PROBLEM STATEMENT:
Reproduce the text of each record below word for word, leaving out the pictures.

DATA PROVIDED:
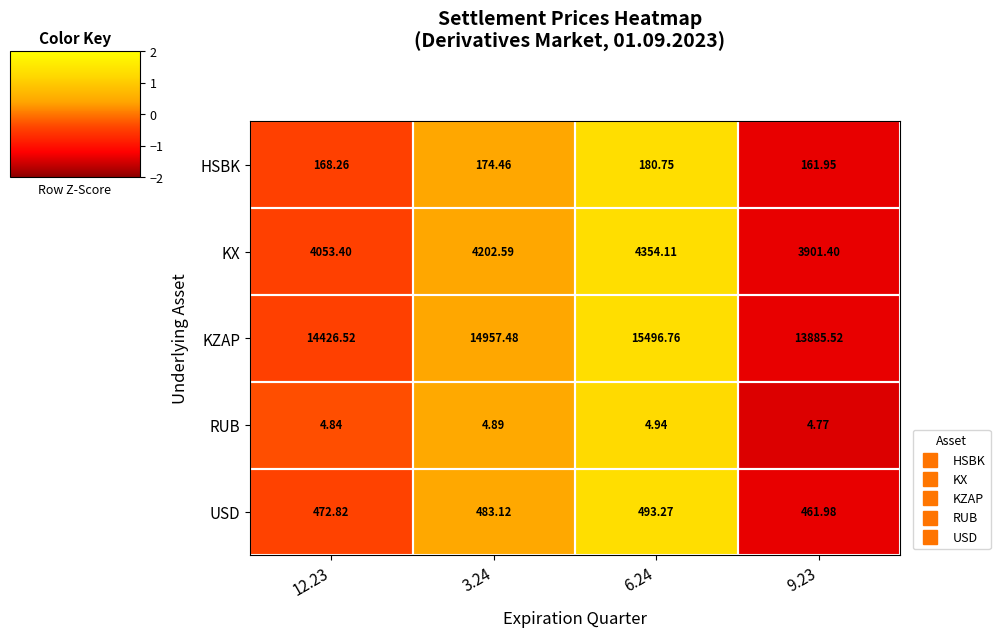

Which series has the widest spread of values?

KZAP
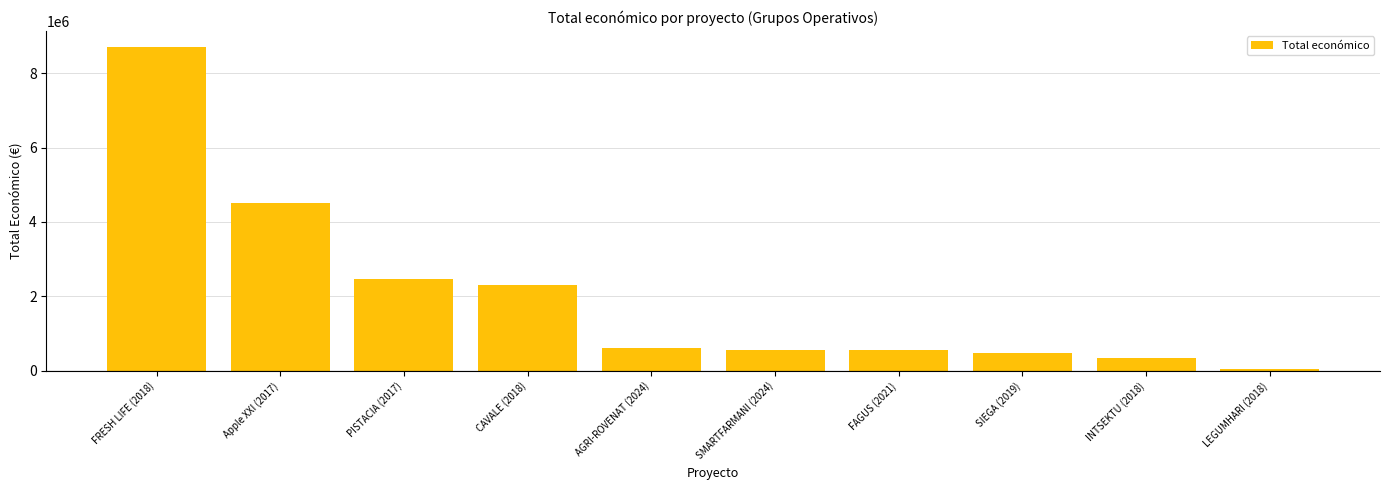

What is the difference between the second highest and minimum values?

4463149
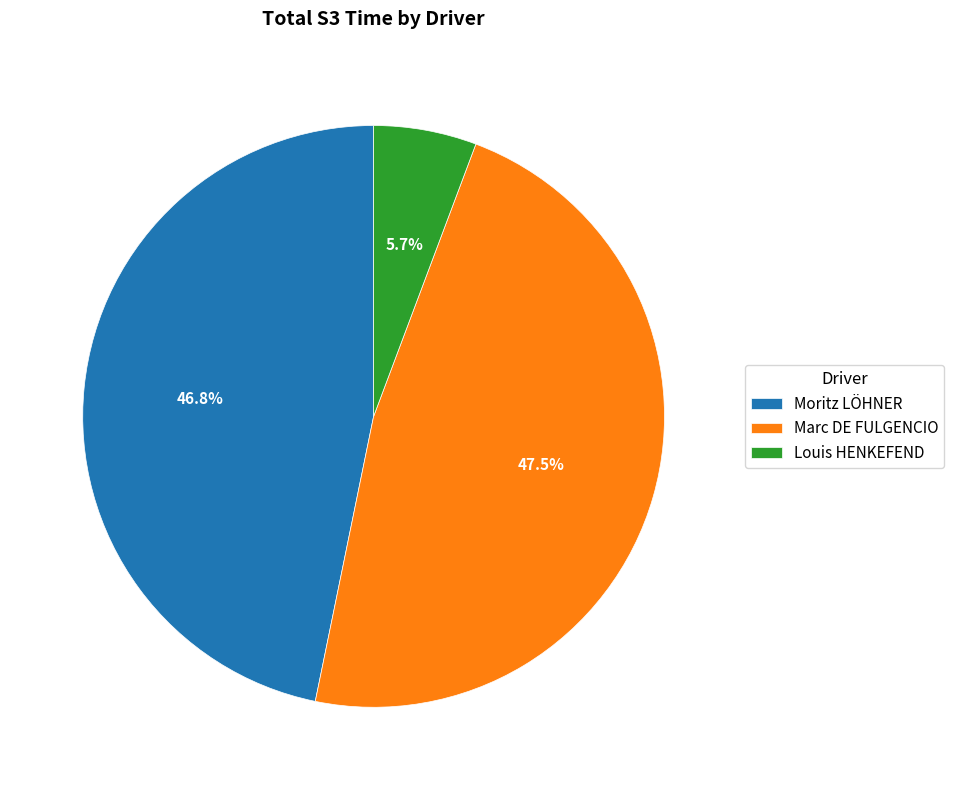

To the nearest percent, what is the average slice percentage?

33%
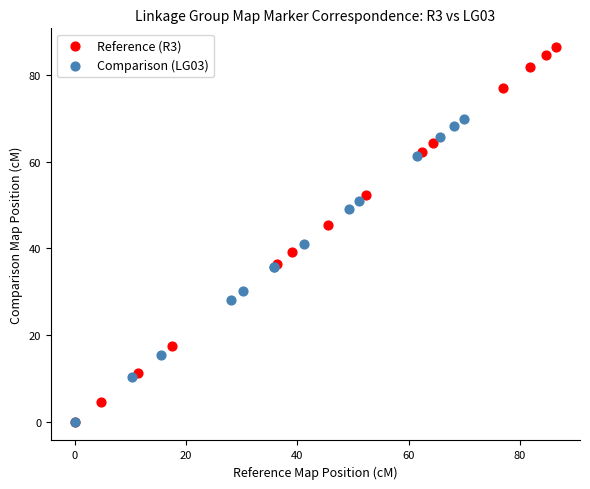

Which series has the largest Y range (max minus min)?

Reference (R3)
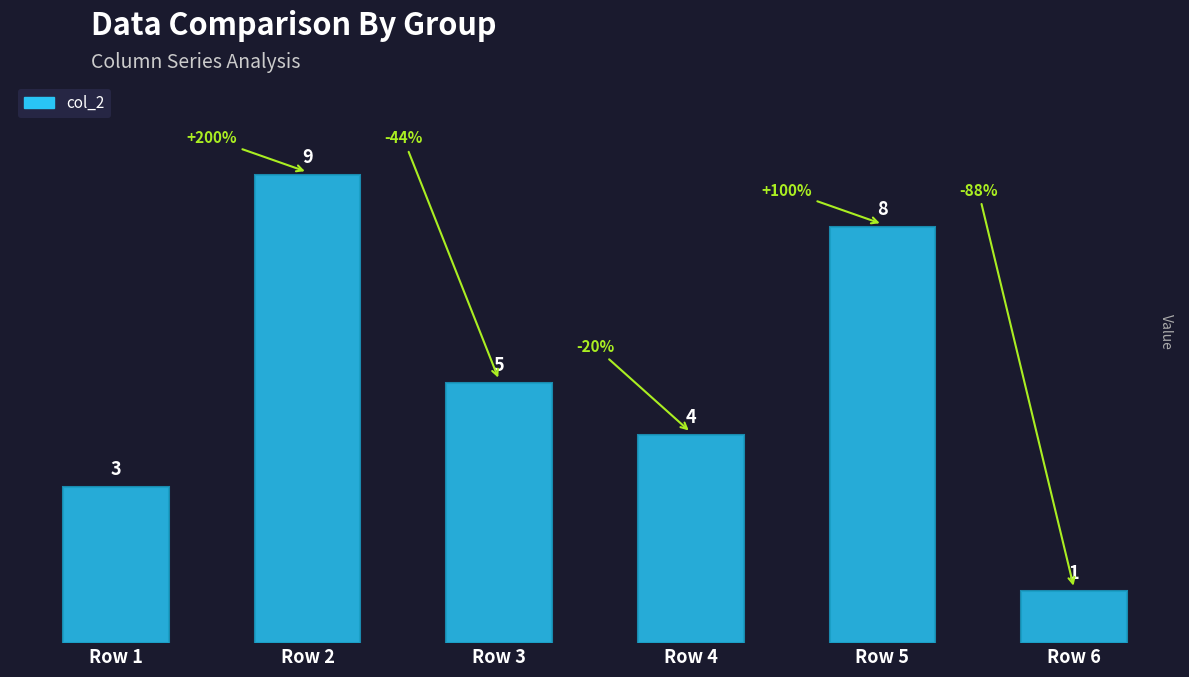

Rank the categories by value from highest to lowest.

Row 2, Row 5, Row 3, Row 4, Row 1, Row 6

RESPONSE TO THIS EXERCISE:
Which series has the widest spread of values?

KZAP

What is the difference between the second highest and minimum values?

4463149

To the nearest percent, what is the average slice percentage?

33%

Which series has the largest Y range (max minus min)?

Reference (R3)

Rank the categories by value from highest to lowest.

Row 2, Row 5, Row 3, Row 4, Row 1, Row 6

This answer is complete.